A total of 26 parties accounting for 39 percent of global emissions are signed up to the agreement that sets nation-by-nation targets for cutting carbon emissions.
The agreement still needs 29 parties representing at least 16 percent more of global emissions to enter into force.
The U.N. leader also praised China’s organization of this year’s G-20 summit and its focus on sustainable development. He commended the G-20 for “moving from a short-term focus on managing global financing challenges to a long-term vision for sustainable development.”
The leaders of Brazil, Russia, India, China and South Africa held an informal meeting to reaffirm their loose alliance known as the BRICS group of emerging market powerhouses.
In opening remarks, Chinese President Xi Jinping said the bloc should grow alongside the Group of 20, which holds its summit Sunday afternoon in the eastern Chinese city of Hangzhou.
The BRICS leaders will meet again next month when they hold their own summit in India.
Xi also congratulated Brazil on holding a “successful Olympics,” despite the fact neither he or any of the other BRICS leaders attended to avoid offending Brazilian sensitivities amid a bitter struggle over the country’s leadership.
The United Nations’ top climate official is thanking the United States and China for ratifying the global climate agreement reached in Paris.
Patricia Espinosa said in a statement Saturday that the accord offers an “opportunity for a sustainable future for every nation and every person.” She added: “The earlier that Paris is ratified and implemented in full, the more secure that future will become.”
The agreement will take effect 30 days after the date when 55 countries representing at least 55 percent of global emissions have formally joined it. The U.N. Framework Convention on Climate Change says the U.S. and China joining up brings the total so far to just over 39 percent.
Secretary of State John Kerry says the U.S. and China “demonstrated their continued, shared commitment to climate leadership” by formally joining the landmark climate agreement reached last year in Paris.
Kerry said in a statement that when the U.S. and China “come together to take action on climate, it moves the needle in a way that no two other nations can accomplish.”
He added, however, that “it is essential for the Paris Agreement to enter into force as quickly as possible.”
The agreement reached last year will go into effect if ratified by at least 55 countries representing 55 percent of the world’s man-made emissions. Together, China and the United States represent 38 percent of the world’s total.
Earlier Saturday, President Barack Obama and Chinese President Xi Jinping presented documents formally entering their countries into the climate agreement.
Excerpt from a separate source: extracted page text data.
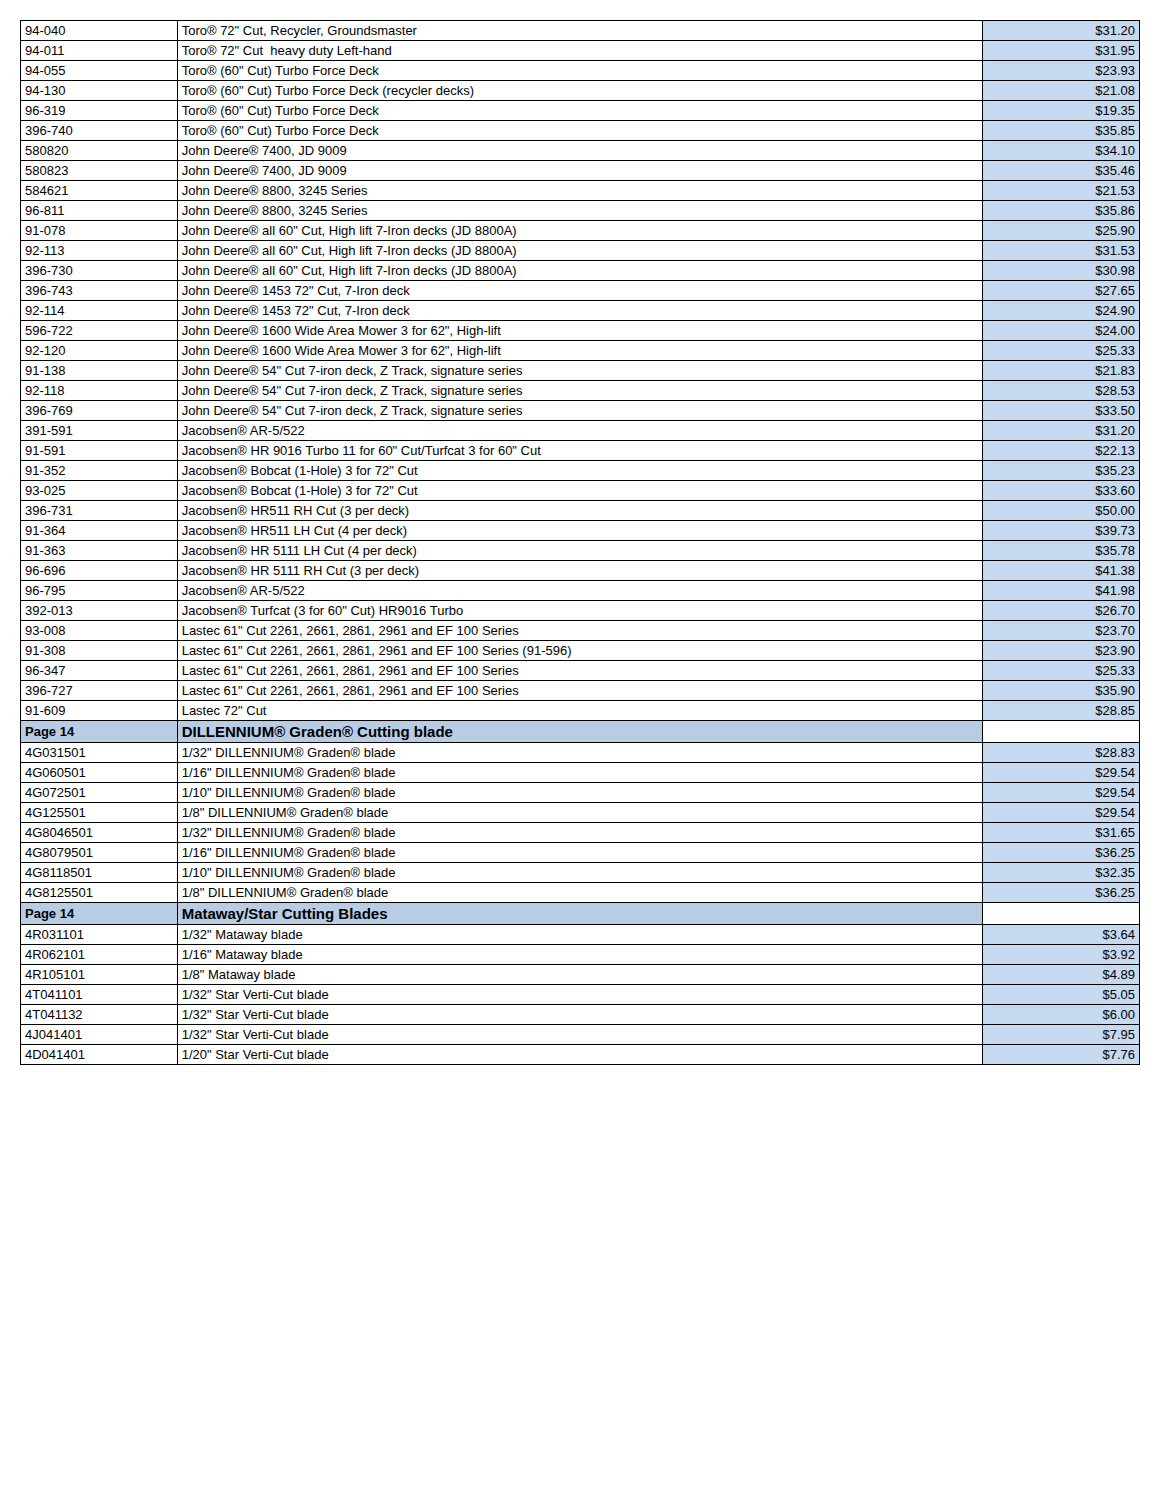| 94-040 | Toro® 72" Cut, Recycler, Groundsmaster | $31.20 |
| 94-011 | Toro® 72" Cut heavy duty Left-hand | $31.95 |
| 94-055 | Toro® (60" Cut) Turbo Force Deck | $23.93 |
| 94-130 | Toro® (60" Cut) Turbo Force Deck (recycler decks) | $21.08 |
| 96-319 | Toro® (60" Cut) Turbo Force Deck | $19.35 |
| 396-740 | Toro® (60" Cut) Turbo Force Deck | $35.85 |
| 580820 | John Deere® 7400, JD 9009 | $34.10 |
| 580823 | John Deere® 7400, JD 9009 | $35.46 |
| 584621 | John Deere® 8800, 3245 Series | $21.53 |
| 96-811 | John Deere® 8800, 3245 Series | $35.86 |
| 91-078 | John Deere® all 60" Cut, High lift 7-Iron decks (JD 8800A) | $25.90 |
| 92-113 | John Deere® all 60" Cut, High lift 7-Iron decks (JD 8800A) | $31.53 |
| 396-730 | John Deere® all 60" Cut, High lift 7-Iron decks (JD 8800A) | $30.98 |
| 396-743 | John Deere® 1453 72" Cut, 7-Iron deck | $27.65 |
| 92-114 | John Deere® 1453 72" Cut, 7-Iron deck | $24.90 |
| 596-722 | John Deere® 1600 Wide Area Mower 3 for 62", High-lift | $24.00 |
| 92-120 | John Deere® 1600 Wide Area Mower 3 for 62", High-lift | $25.33 |
| 91-138 | John Deere® 54" Cut 7-iron deck, Z Track, signature series | $21.83 |
| 92-118 | John Deere® 54" Cut 7-iron deck, Z Track, signature series | $28.53 |
| 396-769 | John Deere® 54" Cut 7-iron deck, Z Track, signature series | $33.50 |
| 391-591 | Jacobsen® AR-5/522 | $31.20 |
| 91-591 | Jacobsen® HR 9016 Turbo 11 for 60" Cut/Turfcat 3 for 60" Cut | $22.13 |
| 91-352 | Jacobsen® Bobcat (1-Hole) 3 for 72" Cut | $35.23 |
| 93-025 | Jacobsen® Bobcat (1-Hole) 3 for 72" Cut | $33.60 |
| 396-731 | Jacobsen® HR511 RH Cut (3 per deck) | $50.00 |
| 91-364 | Jacobsen® HR511 LH Cut (4 per deck) | $39.73 |
| 91-363 | Jacobsen® HR 5111 LH Cut (4 per deck) | $35.78 |
| 96-696 | Jacobsen® HR 5111 RH Cut (3 per deck) | $41.38 |
| 96-795 | Jacobsen® AR-5/522 | $41.98 |
| 392-013 | Jacobsen® Turfcat (3 for 60" Cut) HR9016 Turbo | $26.70 |
| 93-008 | Lastec 61" Cut 2261, 2661, 2861, 2961 and EF 100 Series | $23.70 |
| 91-308 | Lastec 61" Cut 2261, 2661, 2861, 2961 and EF 100 Series (91-596) | $23.90 |
| 96-347 | Lastec 61" Cut 2261, 2661, 2861, 2961 and EF 100 Series | $25.33 |
| 396-727 | Lastec 61" Cut 2261, 2661, 2861, 2961 and EF 100 Series | $35.90 |
| 91-609 | Lastec 72" Cut | $28.85 |
| Page 14 | DILLENNIUM® Graden® Cutting blade | |
| 4G031501 | 1/32" DILLENNIUM® Graden® blade | $28.83 |
| 4G060501 | 1/16" DILLENNIUM® Graden® blade | $29.54 |
| 4G072501 | 1/10" DILLENNIUM® Graden® blade | $29.54 |
| 4G125501 | 1/8" DILLENNIUM® Graden® blade | $29.54 |
| 4G8046501 | 1/32" DILLENNIUM® Graden® blade | $31.65 |
| 4G8079501 | 1/16" DILLENNIUM® Graden® blade | $36.25 |
| 4G8118501 | 1/10" DILLENNIUM® Graden® blade | $32.35 |
| 4G8125501 | 1/8" DILLENNIUM® Graden® blade | $36.25 |
| Page 14 | Mataway/Star Cutting Blades | |
| 4R031101 | 1/32" Mataway blade | $3.64 |
| 4R062101 | 1/16" Mataway blade | $3.92 |
| 4R105101 | 1/8" Mataway blade | $4.89 |
| 4T041101 | 1/32" Star Verti-Cut blade | $5.05 |
| 4T041132 | 1/32" Star Verti-Cut blade | $6.00 |
| 4J041401 | 1/32" Star Verti-Cut blade | $7.95 |
| 4D041401 | 1/20" Star Verti-Cut blade | $7.76 |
China and the United States are the world’s top two producers of man-made carbon emissions.
Chinese President Xi Jinping says the Group of 20′s meetings should be transformed into a mechanism that delivers long-term guidance on the global economy, rather than one that just responds to crises.
Xi said in a speech Saturday that the G-20 was at a “crucial juncture,” one day before its summit opens in the eastern Chinese city of Hangzhou.
The G-20 held its first leaders’ summit during the 2008 economic crisis and now convenes annually with representatives from a mix of industrialized and developing economies.
China’s hosting of the two-day summit is seen as part of its drive to cement its place among global economic leaders. In his speech Saturday, Xi said China would cut steel and coal production to reduce excess capacity and “sustain long-term development.”